One spouse can claim a spousal benefit after the other has filed for his own retirement benefit. At full retirement age, the claiming spouse will receive 50% of her husband’s primary insurance amount—that is, the retirement benefit due him at full retirement age—as her spousal benefit. Claiming earlier (but not before age 62) results in a reduced benefit. After full retirement age, and while receiving a spousal benefit, a wife can defer her own retirement benefit in order to earn delayed credits, and then at age 70 switch to the increased retirement benefit for the rest of her life. Spouses whose own retirement benefit is less than half her husband’s would continue collecting a spousal benefit for as long as both spouses are alive.
The death of one spouse triggers a second available benefit: the survivor benefit. Upon the death of a spouse, the surviving spouse can receive the deceased’s benefit as their own for the rest of their lives as long as this benefit is greater than the one they are entitled to on their own record. A reduced survivor benefit can be claimed as early as age 60, or the survivor can wait until full retirement age and receive an unreduced benefit (unless her husband took his benefit early). In general, the marriage must have lasted at least nine months and the surviving spouse must not remarry before age 60.
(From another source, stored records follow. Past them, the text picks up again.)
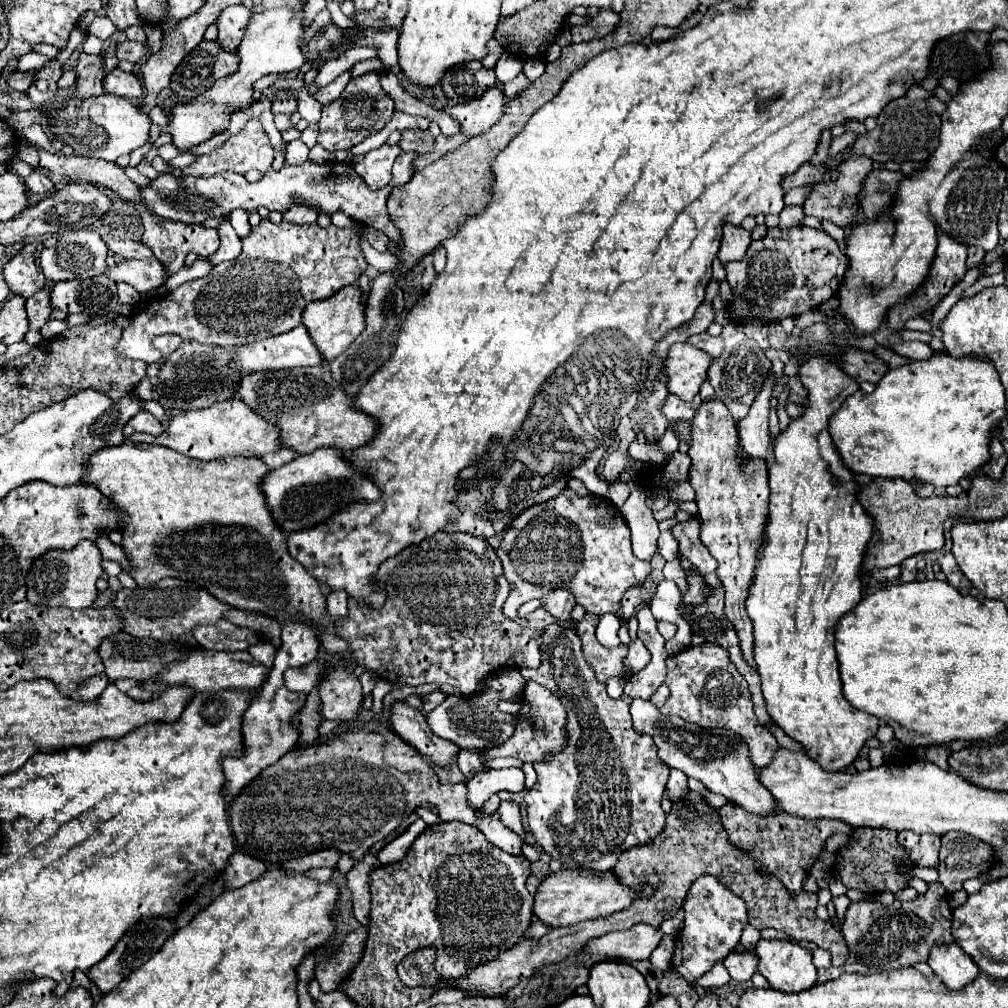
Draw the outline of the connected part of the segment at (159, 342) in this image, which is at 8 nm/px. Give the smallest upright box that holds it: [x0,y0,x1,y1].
[154,334,182,356]

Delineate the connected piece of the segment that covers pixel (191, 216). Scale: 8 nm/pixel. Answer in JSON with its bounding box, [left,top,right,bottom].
[142,152,414,244]

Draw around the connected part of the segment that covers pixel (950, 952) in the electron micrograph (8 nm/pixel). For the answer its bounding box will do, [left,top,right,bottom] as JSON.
[928,942,980,990]

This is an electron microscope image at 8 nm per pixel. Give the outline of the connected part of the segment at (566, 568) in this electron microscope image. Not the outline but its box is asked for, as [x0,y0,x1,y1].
[498,488,650,618]

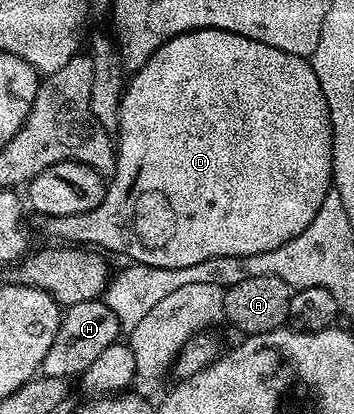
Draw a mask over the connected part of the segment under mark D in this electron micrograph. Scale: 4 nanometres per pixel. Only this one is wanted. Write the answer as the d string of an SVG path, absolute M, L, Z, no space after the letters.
M188 30L185 34L174 36L166 44L158 47L148 57L146 64L142 64L135 70L131 77L127 79L124 95L120 101L120 133L115 139L114 145L116 147L116 171L110 175L110 181L104 191L102 204L98 204L98 208L94 208L85 214L62 216L61 218L58 216L41 217L39 219L40 230L44 234L49 234L52 238L61 238L64 241L61 243L64 244L87 244L89 247L99 248L104 252L113 250L116 254L125 254L128 260L142 266L190 268L190 264L202 264L202 260L210 260L211 258L254 256L262 252L270 252L274 248L286 244L286 240L294 240L294 236L298 236L298 232L302 232L302 228L306 228L306 224L310 224L310 220L314 220L314 216L318 216L318 208L322 208L329 190L333 189L334 186L332 181L332 125L330 124L330 112L326 104L326 96L322 96L322 84L318 84L318 76L314 76L314 68L311 61L308 58L300 58L290 52L282 52L282 48L270 48L270 44L262 44L258 40L250 40L246 36L238 36L234 32L226 32L225 30Z

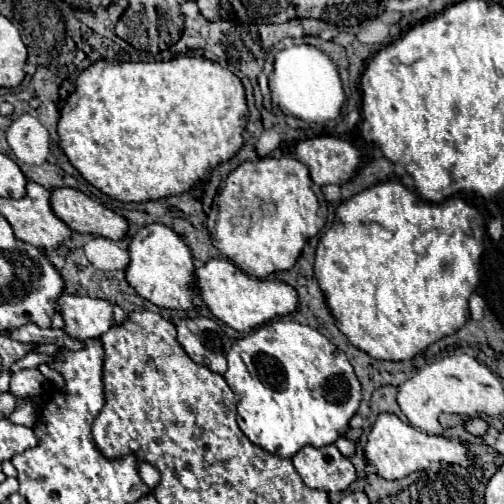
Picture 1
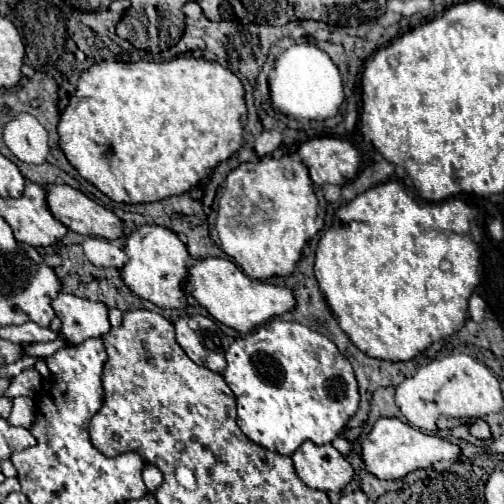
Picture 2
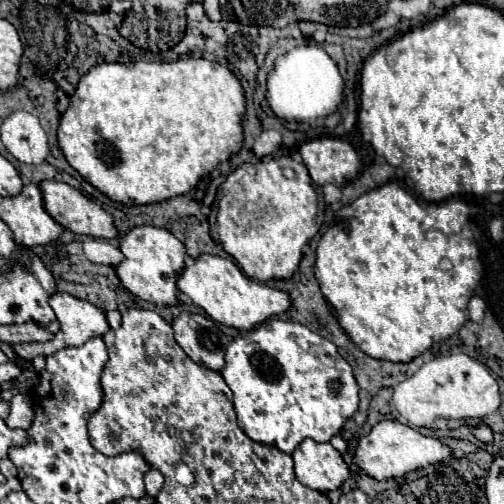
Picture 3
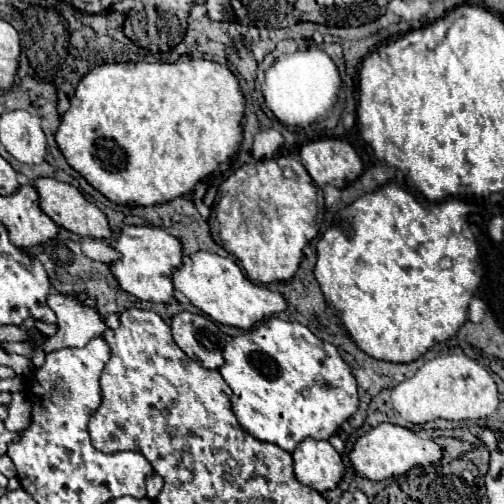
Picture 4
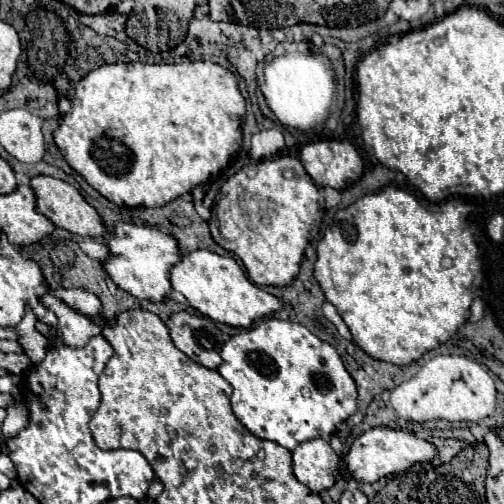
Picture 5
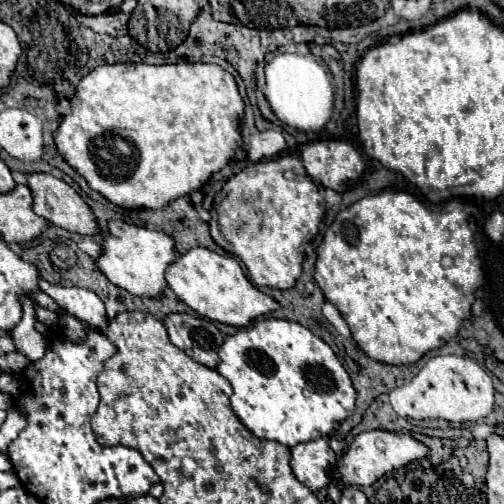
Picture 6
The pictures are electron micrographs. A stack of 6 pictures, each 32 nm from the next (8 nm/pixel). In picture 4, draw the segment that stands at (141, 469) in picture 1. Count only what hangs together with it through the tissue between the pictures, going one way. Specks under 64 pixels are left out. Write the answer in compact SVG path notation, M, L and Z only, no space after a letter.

These rules generally describe the benefits available to currently married couples. Most people do not realize, however, that these same benefits are also available to divorced spouses who satisfy a slightly different set of rules.
Divorced spouses who were married for at least 10 years can claim a divorced spouse benefit once their former spouse reaches age 62. If the divorce occurred more than two years ago, the former spouse does not even need to have filed for her own benefit. The other rules governing spousal benefits apply to divorced spouse benefits as well. Remarriage terminates a divorced spouse benefit.
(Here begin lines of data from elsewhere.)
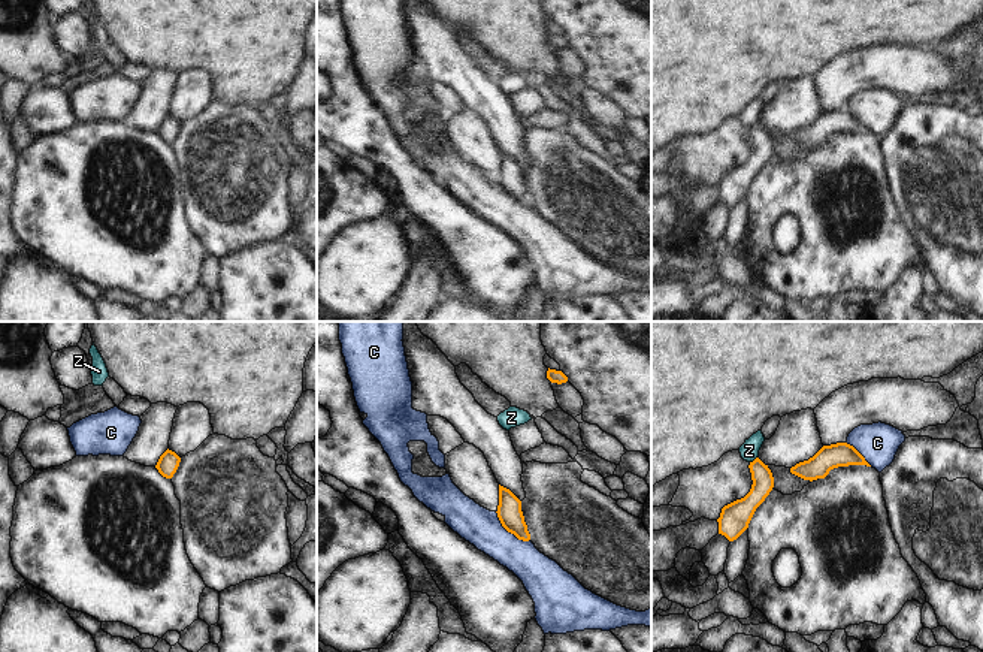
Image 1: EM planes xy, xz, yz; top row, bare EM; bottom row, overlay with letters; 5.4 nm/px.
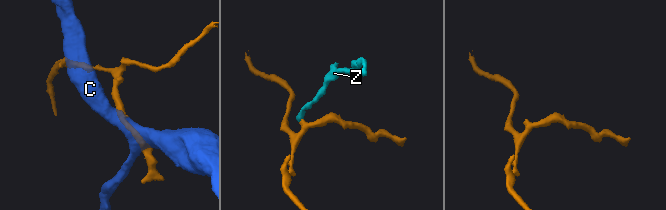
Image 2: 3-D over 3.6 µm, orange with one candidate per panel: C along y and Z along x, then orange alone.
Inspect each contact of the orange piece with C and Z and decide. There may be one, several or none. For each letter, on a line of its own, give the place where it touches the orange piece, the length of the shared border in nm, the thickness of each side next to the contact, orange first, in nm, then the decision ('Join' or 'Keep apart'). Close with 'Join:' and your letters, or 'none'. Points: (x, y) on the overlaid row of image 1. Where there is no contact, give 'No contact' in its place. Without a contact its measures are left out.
C: Touches orange at xz (510, 531). Shared border 240 nm. Thickness 130 nm (orange) against 200 nm. Keep apart
Z: Touches orange at yz (755, 459). Shared border 50 nm. Thickness 110 nm (orange) against 100 nm. Keep apart
Join: none

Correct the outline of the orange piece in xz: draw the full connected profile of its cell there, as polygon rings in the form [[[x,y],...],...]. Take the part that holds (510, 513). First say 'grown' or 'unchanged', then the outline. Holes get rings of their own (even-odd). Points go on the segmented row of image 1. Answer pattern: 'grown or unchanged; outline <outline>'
unchanged; outline [[[499,485],[497,517],[502,526],[518,540],[529,541],[530,534],[521,511],[521,501],[506,488]]]

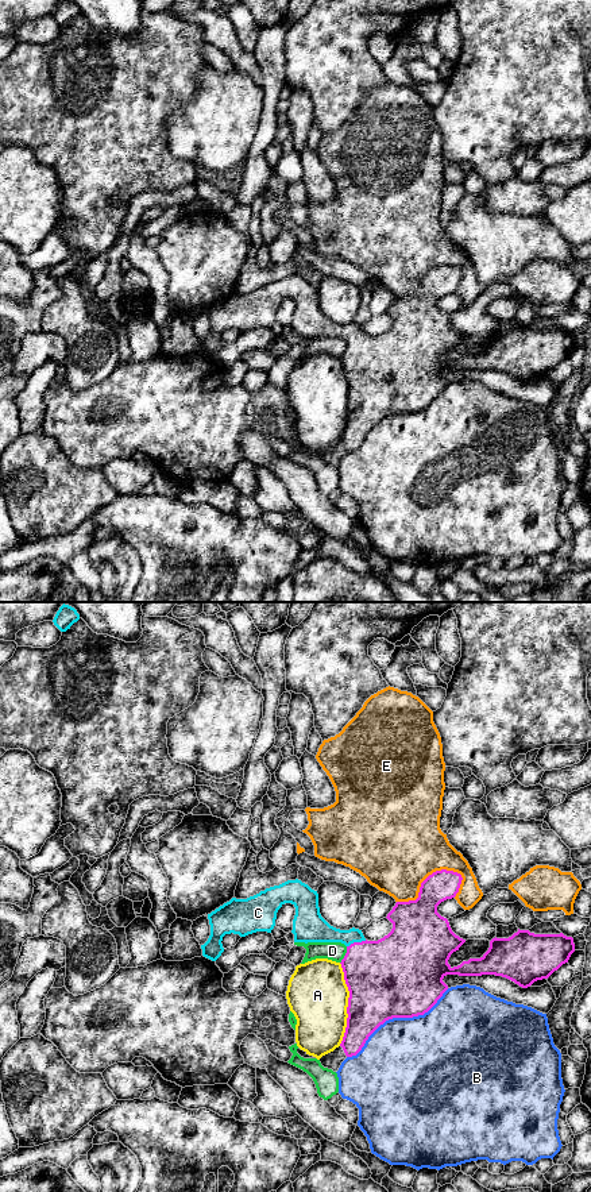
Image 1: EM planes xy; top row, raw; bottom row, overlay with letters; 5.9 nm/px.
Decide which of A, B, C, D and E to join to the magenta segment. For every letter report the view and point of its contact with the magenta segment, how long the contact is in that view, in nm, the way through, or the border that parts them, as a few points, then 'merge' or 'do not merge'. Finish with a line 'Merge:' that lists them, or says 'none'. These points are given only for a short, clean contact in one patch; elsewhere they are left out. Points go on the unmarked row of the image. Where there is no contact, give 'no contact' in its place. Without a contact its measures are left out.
A: meets magenta in xy at (348, 400); contact 500 nm long; do not merge
B: meets magenta in xy at (396, 412); contact 750 nm long; do not merge
C: meets magenta in xy at (356, 338); contact 130 nm long; runs through xy (383, 370), (359, 346), (356, 338), (317, 324); merge
D: meets magenta in xy at (346, 350); contact 110 nm long; do not merge
E: meets magenta in xy at (425, 274); contact 420 nm long; do not merge
Merge: C

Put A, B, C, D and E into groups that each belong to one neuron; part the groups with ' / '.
A / B / C / D / E

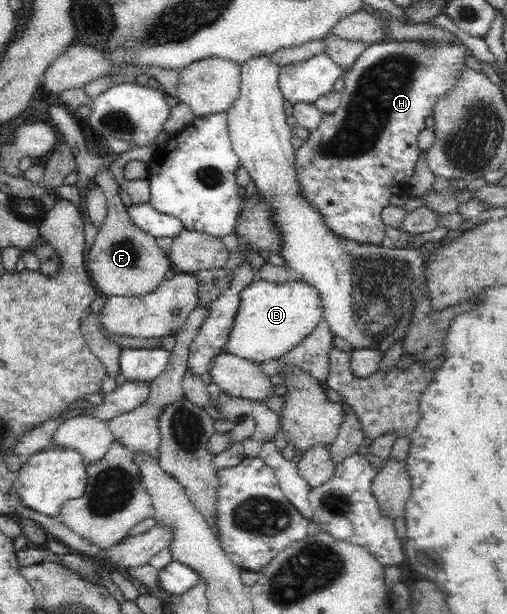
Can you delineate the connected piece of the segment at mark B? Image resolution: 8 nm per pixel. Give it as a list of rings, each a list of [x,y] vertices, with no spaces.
[[[254,278],[239,291],[239,307],[235,313],[234,329],[227,335],[222,353],[235,354],[254,364],[281,359],[310,336],[323,320],[318,290],[296,278],[282,284]]]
Amazingly, the Social Security rules allow each former spouse to claim a divorced spouse benefit simultaneously (something not allowed to currently married couples). Neither ex-spouse’s benefit will be impacted by the other’s. Perhaps even more amazing is that if a man had multiple marriages that each lasted more than 10 years, each of his ex-wives can receive a divorced spouse benefit and neither the ex-husband or any of the ex-wives’ benefits will be affected as a result. (I’m certain this was not intended when the Social Security rules were first written!)
Divorced spouses are also entitled to survivor’s benefits. Again, the marriage must have lasted at least 10 years and the surviving divorced spouse must be at least age 60 and unmarried. She can remarry after age 60 and continue to receive a survivor’s benefit. While a survivor’s benefit can be claimed as early as age 60, taking it before full retirement age results in a reduction.
Older divorcees need to be aware of the potential Social Security benefits they may be entitled to as a result of a former marriage. Given the complexity of the applicable rules, divorced boomers should seek the advice of financial planner with expertise in this area. Engaging a good advisor will be well worth the cost given the potentially significant additional lifetime at stake.